Autologous plasma and platelet sequestration at the beginning of cardiopulmonary bypass: A pilot investigation in five patients undergoing extended vascular surgery in deep hypothermia

Platelet dysfunction and loss of procoagulants and platelets leads to impaired hemostasis after cardiopulmonary bypass (CPB). Preoperative platelet sequestration delays surgery, and the large volume shifts, necessary to harvest therapeutically effective components, may be associated with hemodynamic instability. We performed platelet and plasma sequestration after the initiation of CPB during the cooling period in patients undergoing surgery in deep hypothermic cardiac arrest. Five patients who underwent major vascular surgery in deep hypothermia were enrolled in this pilot study. Platelet and plasma sequestration was performed during cooling with the CATS cell saver using the plasma sequestration set. Before processing, 2 × 1,000 mi of blood were concentrated by means of hemofiltration to reduce dilution effects of CPB. The autologous platelet concentrates were rotated at 24°C, and the plasma was stored at room temperature.
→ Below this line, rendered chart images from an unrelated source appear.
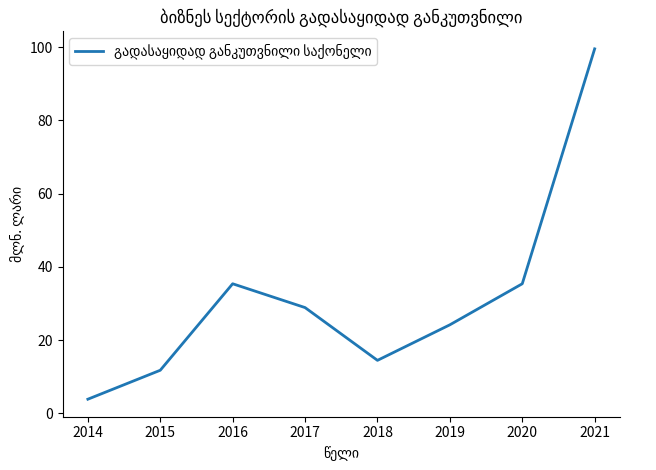

What is the sum of the values at 2015 and 2017?

40.7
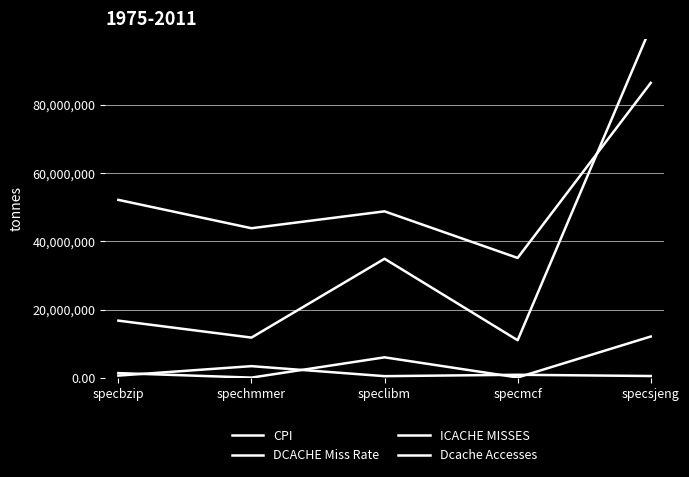

After their last crossing, which series has the higher values: DCACHE Miss Rate or ICACHE MISSES?

DCACHE Miss Rate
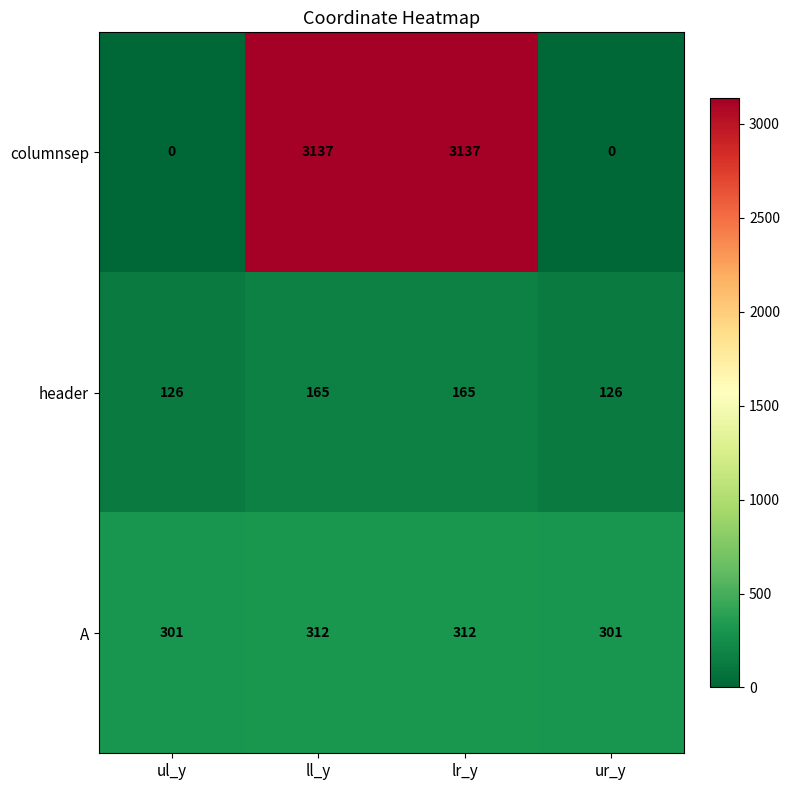

Reading left to right, transcribe all the data shown in this chart.

columnsep: ul_y=0	ll_y=3137	lr_y=3137	ur_y=0
header: ul_y=126	ll_y=165	lr_y=165	ur_y=126
A: ul_y=301	ll_y=312	lr_y=312	ur_y=301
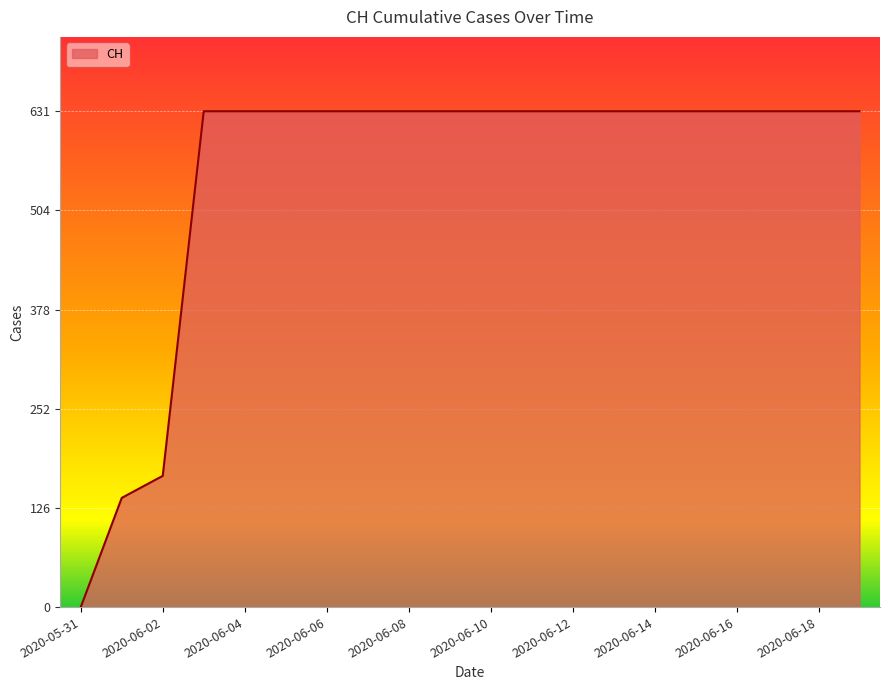

What is the greatest value displayed?

631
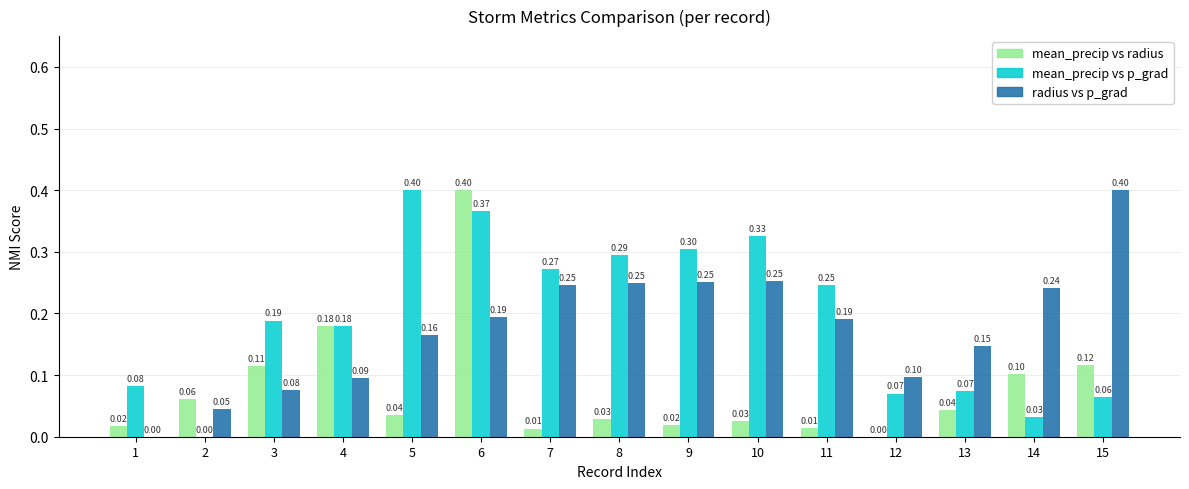

How many groups of bars are there?

15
The harvested plasma and platelets were re-transfused during modified ultrafiltration after CPB. Platelet count, 20 mmol/L ADP stimulated platelet aggregation, and fibrinogen levels were measured preoperatively in the harvested material and in patient blood before and after transfusion. A heparinase thromboelastogram (TEG) was performed preoperatively before and after re-transfusion. There was a significant increase in the ADP stimulated platelet aggregation, platelet count, fibrinogen level, and maximum amplitude of the TEG after re-transfusion of the harvested material. No patient needed transfusion of fresh frozen plasma or random donor platelet concentrates. No patient needed re-exploration due to hemorrhage. The data presented provide evidence that autologous plasma and platelet sequestration during CPB initiation is effective. The harvested material reveals a high platelet count and fibrinogen level and preserves functional integrity.